** DATASET RECORDS **
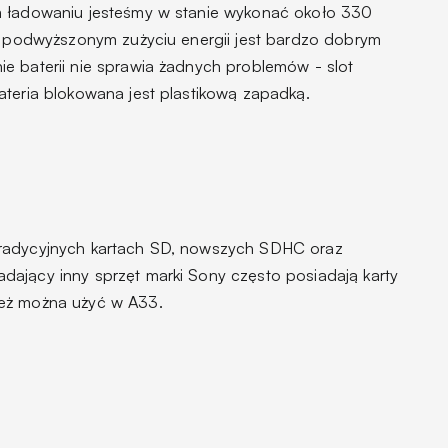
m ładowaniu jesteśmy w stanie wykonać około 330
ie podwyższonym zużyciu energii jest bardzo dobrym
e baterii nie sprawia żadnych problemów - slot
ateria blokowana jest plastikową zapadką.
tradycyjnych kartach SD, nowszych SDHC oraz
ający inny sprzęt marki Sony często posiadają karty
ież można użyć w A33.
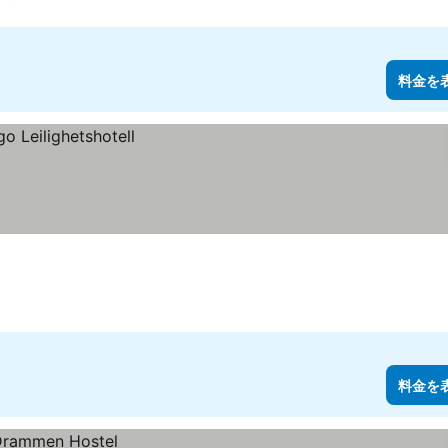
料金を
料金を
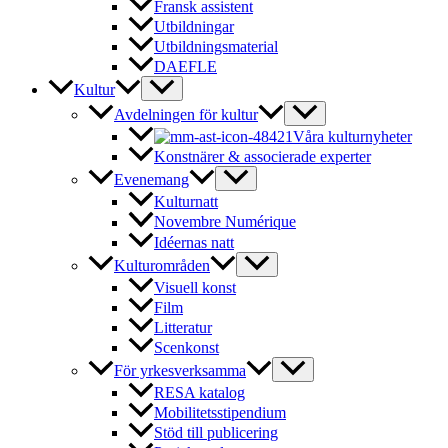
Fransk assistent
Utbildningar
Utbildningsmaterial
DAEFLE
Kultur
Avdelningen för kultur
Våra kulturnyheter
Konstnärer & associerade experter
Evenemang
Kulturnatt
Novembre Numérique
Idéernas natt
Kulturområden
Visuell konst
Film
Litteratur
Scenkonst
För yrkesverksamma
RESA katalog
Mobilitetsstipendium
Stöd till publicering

** PROBLEM TO WORK ON **
Render each line of text in the data above as a numbered list, skipping any blank lines and leaving the images out.

** SOLUTION TO THIS EXERCISE **
1. m ładowaniu jesteśmy w stanie wykonać około 330
2. ie podwyższonym zużyciu energii jest bardzo dobrym
3. e baterii nie sprawia żadnych problemów - slot
4. ateria blokowana jest plastikową zapadką.
5. tradycyjnych kartach SD, nowszych SDHC oraz
6. ający inny sprzęt marki Sony często posiadają karty
7. ież można użyć w A33.
8. 料金を
9. 料金を
10. Fransk assistent
11. Utbildningar
12. Utbildningsmaterial
13. DAEFLE
14. Kultur
15. Avdelningen för kultur
16. Våra kulturnyheter
17. Konstnärer & associerade experter
18. Evenemang
19. Kulturnatt
20. Novembre Numérique
21. Idéernas natt
22. Kulturområden
23. Visuell konst
24. Film
25. Litteratur
26. Scenkonst
27. För yrkesverksamma
28. RESA katalog
29. Mobilitetsstipendium
30. Stöd till publicering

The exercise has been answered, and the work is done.